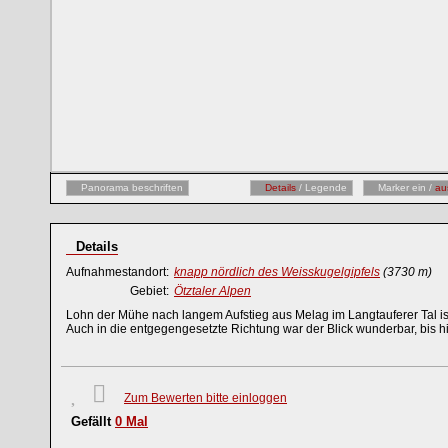
Panorama beschriften
Details
/ Legende
Marker ein /
au
Details
Aufnahmestandort:
knapp nördlich des Weisskugelgipfels
(3730 m)
Gebiet:
Ötztaler Alpen
Lohn der Mühe nach langem Aufstieg aus Melag im Langtauferer Tal ist d
Auch in die entgegengesetzte Richtung war der Blick wunderbar, bis h
Zum Bewerten bitte einloggen
Gefällt
0
Mal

*-*-*

* [WHAT THE TASK ASKS]
Pictures stay out, but everything else in the records must be output exactly.

* [THE ANSWER]
Panorama beschriften
Details
/ Legende
Marker ein /
au
Details
Aufnahmestandort:
knapp nördlich des Weisskugelgipfels
(3730 m)
Gebiet:
Ötztaler Alpen
Lohn der Mühe nach langem Aufstieg aus Melag im Langtauferer Tal ist d
Auch in die entgegengesetzte Richtung war der Blick wunderbar, bis h
Zum Bewerten bitte einloggen
Gefällt
0
Mal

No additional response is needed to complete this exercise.